Работая с Некомой в первый раз, Тсукишима с удивлением заметил то, насколько каждый здесь привязан к этому месту. Конечно, представителей Некомы всегда много на шабашах, и во многих крупных сделках мелькают именно они, но выходят они больше из спортивного интереса, чем из-за любопытства или стремления куда-то сбежать. Конечно, им и не нужно выпрыгивать в облака, но как же этот тихий порядок не ассоциировался с громким смехом и пылающим красным.

Яку ставит перед ним белую кружку с кофе. На кружке нарисованы мордочки котов.

— Ты бы знал, как я здесь тебе рад, — говорит он. — Я боялся, что нам попадется какой-то фанатичный медиум, который предложил бы Куроо снова заключить контракт с Дайшо.

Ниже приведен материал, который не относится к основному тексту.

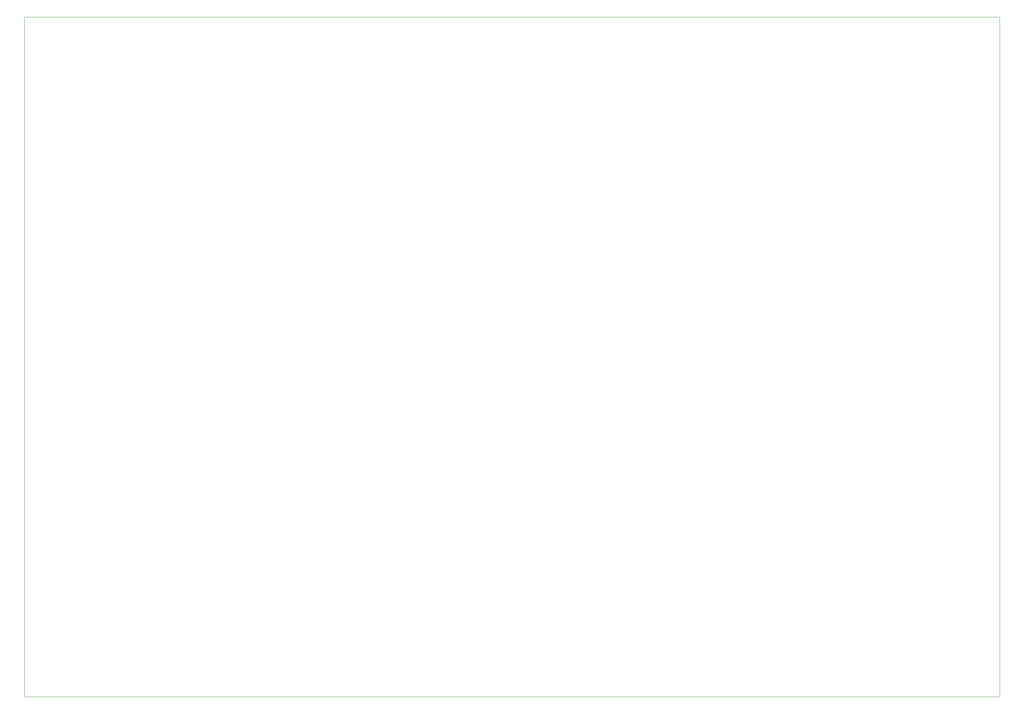
<source format=gm1>
G04 #@! TF.GenerationSoftware,KiCad,Pcbnew,5.1.9*
G04 #@! TF.CreationDate,2020-12-27T07:37:23+01:00*
G04 #@! TF.ProjectId,atx040-main-pcb,61747830-3430-42d6-9d61-696e2d706362,rev?*
G04 #@! TF.SameCoordinates,Original*
G04 #@! TF.FileFunction,Profile,NP*
%FSLAX46Y46*%
G04 Gerber Fmt 4.6, Leading zero omitted, Abs format (unit mm)*
G04 Created by KiCad (PCBNEW 5.1.9) date 2020-12-27 07:37:23*
%MOMM*%
%LPD*%
G01*
G04 APERTURE LIST*
G04 #@! TA.AperFunction,Profile*
%ADD10C,0.050000*%
G04 #@! TD*
G04 APERTURE END LIST*
D10*
X31750000Y-31750000D02*
X31750000Y-201930000D01*
X275590000Y-31750000D02*
X31750000Y-31750000D01*
X275590000Y-201930000D02*
X275590000Y-31750000D01*
X31750000Y-201930000D02*
X275590000Y-201930000D01*
M02*

</source>
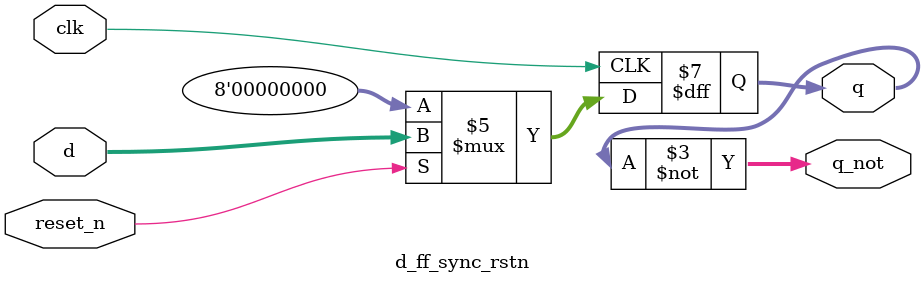
<source format=v>
module d_ff_sync_rstn
#(parameter BUS_WIDTH = 8)
(
    input [BUS_WIDTH-1:0] d, 
    input clk, 
    input reset_n, 
    output reg [BUS_WIDTH-1:0] q, 
    output [BUS_WIDTH-1:0] q_not
);

    // rising edge trigger ff
    always @(posedge clk) begin 
        if(!reset_n) begin 
            q <= 0; // non-blocking assignment for sequential logic
        end else begin 
            q <= d; 
        end
    end 

    assign q_not = ~q; 

endmodule
</source>
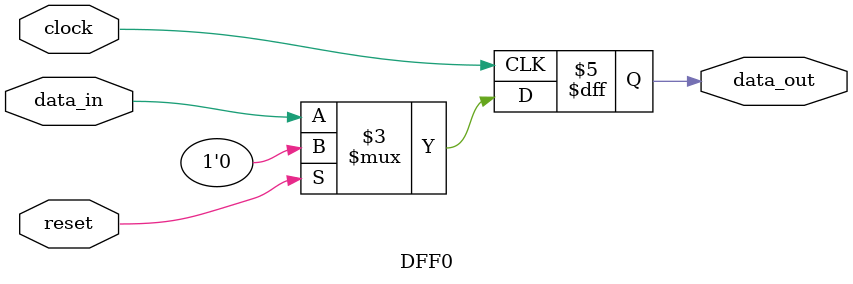
<source format=v>
module DFF0(data_in,clock,reset, data_out);
input data_in;
input clock,reset;

output reg data_out;

always@(posedge clock)
	begin
		if(reset)
			data_out<=1'b0;
		else
			data_out<=data_in;
	end	

endmodule

</source>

— Ну, это решило бы многие проблемы, — Тсукишима улыбается, Яку фыркает.

— Да было бы лучше, если бы они оба объединились в одно целое. Контракт можно сжечь, съесть или забыть.

— Какое бережное отношение к документации.

— Мы все в начальника, — отзывается Кенма.

— Я все слышу! — громко откликается Куроо из своего кабинета.

Раздается жуткий грохот, Тсукишима и Яку подрываются с кресел, Кенма хмурится и смотрит сквозь стену. Многие маги обладают проницательностью, но такой сильной владеют единицы, от чего их поведение вызывает у Тсукишимы легкое замешательство. Он следует за Яку в кабинет, чтобы увидеть, как Куроо осторожно ставит наклонившийся шкаф на место. Упавшие папки и книги разлетелись по полу.

— Решил сделать перестановку? — в голосе Яку звучит такое подозрение, что Тсукишима понимает — такое уже было.

— Ну не при гостях же, — Куроо хмурится и взмахивает рукой — все упавшее взлетает в воздух и быстро возвращается на место.

Шкаф подпрыгивает, и они настороженно замирают. Тсукишима смотрит вниз, и с удивлением чувствует волны магии и волнения, такие бывают у детей, когда они только начинают учиться.

— А что у вас этажом ниже?

— Архивы. Кенма, кто сегодня собирался в архивы?

— Лев.

— О, ты его не сослал работать при монастыре? — Тсукишима искренне веселится, когда замечает, как брови Яку ползут вверх.

— Ты правда хотел его сослать? Почему я об этом не знаю?

— Потому что Тсукишима тогда был в сети, а ты возвращался из России. Сходи, посмотри, что он там творит.

Шкаф снова качается, Яку и Куроо одновременно вскидывают руки, и он встает на место. Ругаясь, Яку выходит.

Может, в офисе Карасуно спокойнее, чем здесь.